他突然停住了话头,停得太过突兀,就像是电视里正好好演着肥皂剧,却突然断电了。那声音只出了一半,卡在你的耳朵里进退不得。蓝冰雨偏头望着他,却发现他不知何时闭上了眼睛,他的嘴唇以几不可见的幅度颤动着。

“……夜深?”蓝冰雨担忧起来,“你怎么了?”

又过了数秒,夜深缓缓睁开眼睛。

“糟了……”

他呻吟着,声音低沉而嘶哑。

“我好像……忽略了一件重要的事情。”

“什么?”

“我们快回去!”

他这么说着,当先沿着小径奔向那条通往寺院前门的石阶路。蓝冰雨赶紧跟上。

“去哪里?”她边跑边问。

“我早该想到的……”

夜深的声音在夜风中传扬开来。

“无论神理怎么逃,摆在她面前的路终究只有一条路而已!乐正说,虫咒是和命运相连的灵咒……她说的没错,神理的结局……其实早已被命运注定了!”

……

而此时,神理正走在一条石板小径上。她的手机也早已没电,这时只能够一边摸索着一边下山。她不时回头看看,但始终未发现有人追来。看来她这个半夜逃走的决定是对的,等到那几个人发现她离开,多半已经是明天早上的事,那时她早已远在天边了。

对不起……

她在心里默默念叨着。

对不起,夜先生,蓝小姐。你们这些天帮了我这么多,我是真的很感激你们。下午我对你们道谢,那时我的话确实是发自真心。可是我左思右想,还是觉得不能继续在这里留下去。夜先生很聪明,我怕只要他多问几句,我早晚会把当年的事情全都暴露出来。

那样是绝对不行的!

我已经隐藏了这么多年……我不要被他人知道,不要被他人把当年那件事揭露出来,要不然……要不然的话……我的人生……

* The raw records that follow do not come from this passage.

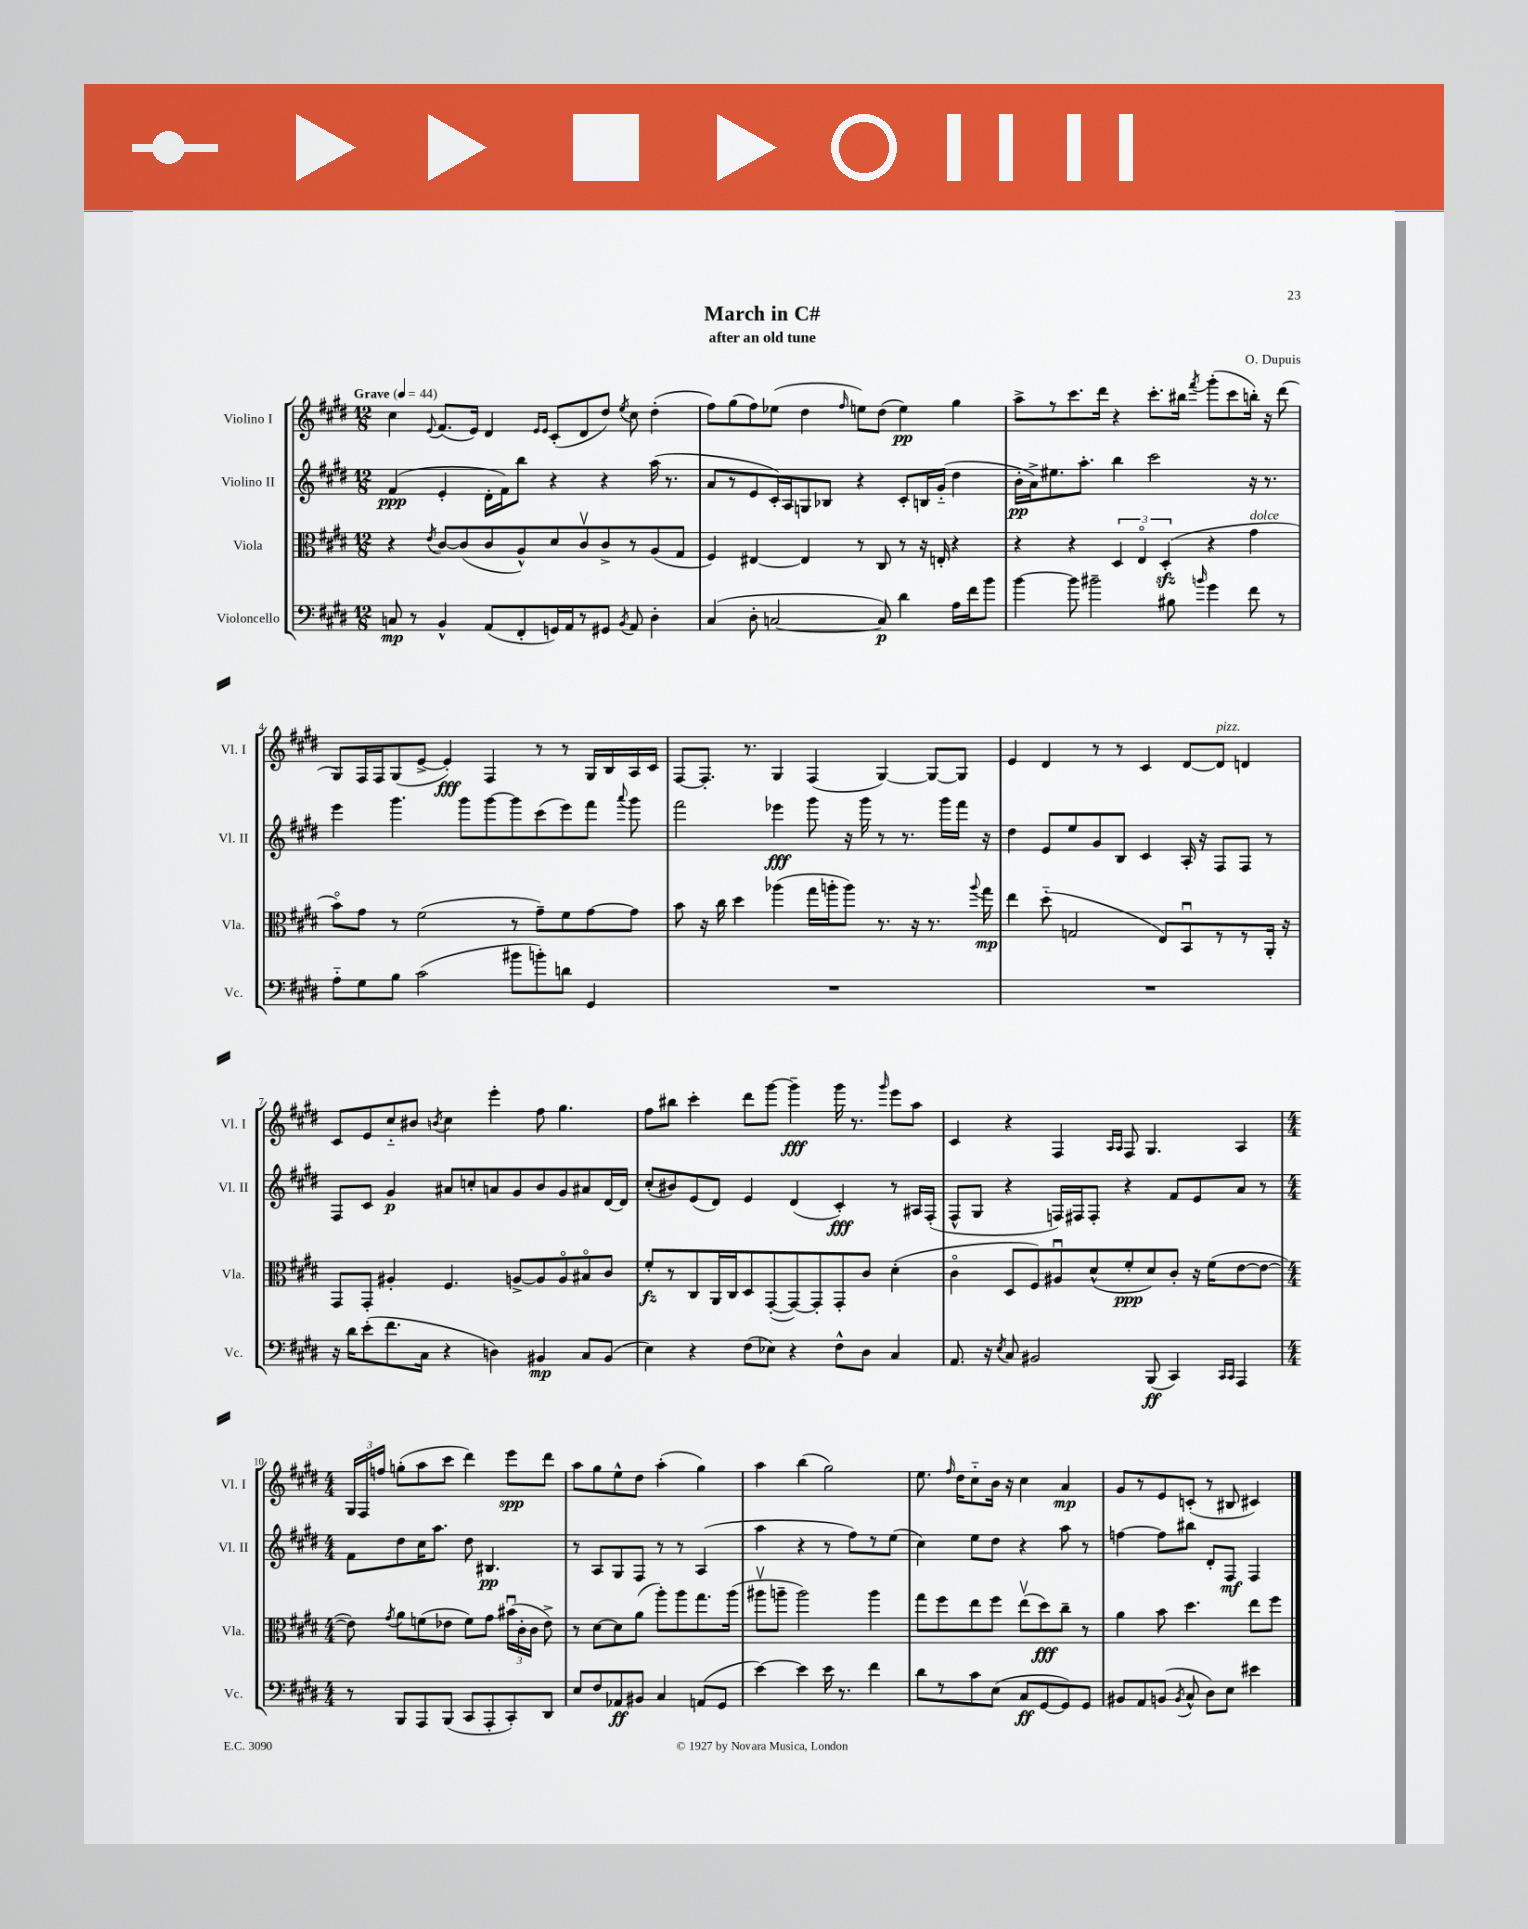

**kern	**kern	**kern	**kern
*staff4	*staff3	*staff2	*staff1
*clefF4	*clefC3	*clefG2	*clefG2
*k[f#c#g#d#]	*k[f#c#g#d#]	*k[f#c#g#d#]	*k[f#c#g#d#]
*M12/8	*M12/8	*M12/8	*M12/8
*MM44	*MM44	*MM44	*MM44
8C	4r	(4f#	4cc#
8r	.	.	.
.	8qe	.	8qqe
4BB^^	[8c#	4e'	(8.f#
.	(8c#]	.	.
.	.	.	16e)
(8AA	8c#	16d#'	4d#
.	.	16f#)	.
8FF#'	8A^^)	8bb	.
.	.	.	16qqe
.	.	.	16qqe
16GG)	8d#	4r	(8c#'
16AA	.	.	.
8r	8c#v	.	8d#
8GG#	8c#^	4r	8dd#)
8qBB	.	.	8qee
8AA	8r	.	8cc#
4D#'	(8A	(16aa	(4dd#'
.	.	8.r	.
.	8G#	.	.
=	=	=	=
(4C#	4F#)	8a	8ff#)
.	.	8r	(8gg#
8D#'	[4E#	8e	8ff#)
[2C	.	16c#')	(8ee-
.	.	16A	.
.	4E#]	8G	4dd#
.	.	8B-	.
.	.	.	16qqff#
.	8r	4r	8ee)
8C])	8C#	.	(8dd#
4d#	8r	8c#'	4ee)
.	16r	16B	.
.	16E'	(16g#'~	.
16A	4r	4dd#	4gg#
16f#	.	.	.
8b	.	.	.
=	=	=	=
[4b	4r	16b'	8aa^
.	.	16a^)	.
.	.	8.ee#	8r
8b]	4r	.	8.ccc#
.	.	8.aa'	.
2b#~	.	.	.
.	.	.	16ddd#
.	6D#	4bb	4r
.	6Eo	.	.
.	.	2ccc#	8.ccc#'
.	(6D#'	.	.
8B#	.	.	.
.	.	.	16bb#
16qqb	.	.	8qfff#
4g#	4r	.	(8ggg#'
.	.	.	8ccc#
8f#	4g#	16r	16bb')
.	.	8.r	16r
8r	.	.	(8ddd#
=	=	=	=
8A'~	8bo)	4eee	8G#)
8G#	8g#	.	16F#
.	.	.	16F#
8B	8r	4.ggg#	(8G#
(2c#	(2f#	.	[8e^
.	.	.	4e'])
.	.	8ggg#	.
.	.	[8ggg#	4F#
8b#	8r	8ggg#]	.
8b')	8g#~)	(8ccc#	8r
8d	8f#	8eee)	8r
4GG#	[8g#	8fff#	16G#
.	.	.	16B
.	.	8qqaaa	.
.	8g#]	8ggg#	16A
.	.	.	16c#
=	=	=	=
1.r	8b	2fff#	[8F#
.	16r	.	8.F#']
.	16cc#	.	.
.	4dd#	.	.
.	.	.	8.r
.	(4aa-	4eee-	4G#
.	16gg#	8ggg#	(4F#
.	16aa'	.	.
.	8aa)	16r	.
.	.	16ggg#	.
.	8.r	8r	[4G#)
.	.	8.r	.
.	16r	.	.
.	8.r	.	8G#_
.	.	16ggg#	.
.	.	16fff#	8G#]
.	8qqaa	.	.
.	16gg#	16r	.
=	=	=	=
1.r	4ee	4dd#	4e
.	(8dd#'~	8e	4d#
.	2G	8ee	.
.	.	8g#	8r
.	.	8B	8r
.	.	4c#	4c#
.	8E)	.	.
.	8BBu	16A'	[8d#
.	.	16r	.
.	8r	8F#	8d#]
.	8r	8F#	4d
.	16AA'	8r	.
.	16r	.	.
=	=	=	=
16r	8GG#	8F#	8c#
16d#	.	.	.
(8e'	8GG#'	8c#	8e
8.f#	4A#'	4g#	8cc#'~
.	.	.	8b#
16C#	.	.	.
.	.	.	8qb
4r	4.F#	8a#	4cc#
.	.	8cc'	.
4D)	.	8a	4eee'
.	[8A^	8g#	.
4BB#	8A]	8b	8ff#
.	8Ao	8g#	4.gg#
8C#	8B#o	8a#	.
(8BB#	8c#	[16d#	.
.	.	16d#]	.
=	=	=	=
4E)	8f#'	(8cc#'	8ff#
.	8r	8b#)	8bb#
4r	8C#	(8e	4ccc#'
.	16AA	8d#)	.
.	16C#	.	.
(8F#	8D#	4e	8ddd#
8E-)	([8GG#'	.	[8ggg#
4r	8GG#_)	(4d#	4ggg#~]
.	8GG#']	.	.
8F#^^	8GG#'	4c#')	16ggg#
.	.	.	8.r
8D#	8c#	.	.
.	.	.	16qqggg#
4C#	(4d#'	8r	8eee
.	.	16A#	8aa
.	.	(16F#'	.
=	=	=	=
8.AA	4c#o	8F#^^	4c#
.	.	8G#	.
16r	.	.	.
8qE	.	.	.
8C#	8D#	4r	4r
2BB#	8F#)	.	.
.	8A#u	16F)	4F#
.	.	16F#	.
.	(8d#^^	8F#'	.
.	.	.	16qqA
.	.	.	16qqA
.	8f#'	4r	8F#
(8BBB	8d#)	.	4.G#
4CC#)	8c#'	8f#	.
.	16r	8e	.
.	(16f#	.	.
16qqCC#	.	.	.
16qqCC#	.	.	.
4AAA	[8e	8a	4A
.	8e_	8r	.
=	=	=	=
*M4/4	*M4/4	*M4/4	*M4/4
8r	8e])	8f#	24G#
.	.	.	24F#
.	.	.	24ff
.	8qg#	.	.
8BBB	8a	8dd#	(8gg'
8AAA	(8f	16cc#	8aa
.	.	8.aa	.
(8BBB	8e-	.	8ccc#
8CC#	8f)	8dd#	4ddd#)
8AAA'	8g#	4.B#	.
8CC#')	(24b#u	.	8eee
.	24c#'	.	.
.	24c#	.	.
8DD#	8e-^)	.	8ddd#
=	=	=	=
8E	8r	8r	8aa
8F#	[8d#	8A	8gg#
8AA-	8d#]	8G#	8ee^^
8BB#	(8a	8F#	8dd#
4C#	8aa')	8r	(4aa'
.	8aa	8r	.
(8AA	8.gg#	(4A	4gg#)
8GG#	.	.	.
.	(16aa	.	.
=	=	=	=
[4e)	8aa#v	4aa	4aa
.	8aa~	.	.
4e]	2aa)	4r	(4bb
16e	.	8r	2gg#)
8.r	.	.	.
.	.	8ff#)	.
4f#	4aa	8r	.
.	.	(8ee	.
=	=	=	=
8d#	8gg#	4cc#)	8.ee
8r	8ff#	.	.
.	.	.	16qqff#
.	.	.	16dd#
8c#	8ee	8ee	8cc#'~
(8E	8ff#	8dd#	16b
.	.	.	16r
8C#	(8eev	4r	4cc#
[8GG#	8dd#)	.	.
8GG#])	8cc#~	8aa	4a
8GG#	8r	8r	.
=	=	=	=
8BB#	4a	[4ff	8g#
8AA	.	.	8r
(8BB	8b	8ff]	8e
8qBB	.	.	.
8C#^^	4.dd#	8bb#	(8c'
8D#)	.	8d#'	8r
8E	.	8F#	8B#
4e#	8ee	4F#	4c#)
.	8ff#	.	.
==	==	==	==
*-	*-	*-	*-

哪怕逃到天涯海角也好,只要你们找不到我,我就可以以“无罪”的姿态安然生存下去。

不会有人知道我做过什么事……我保证会真诚地面对以后每一天的人生……这样一来,就算是天上的神明看到了,也一定不会忍心苛责我的吧?

哈哈……哈哈哈哈哈哈哈哈哈……

神理的心中自我解脱般吐出自私的话语,那些语句缠绕着、扩散着,最终凝成了一个巨大的黑色云团。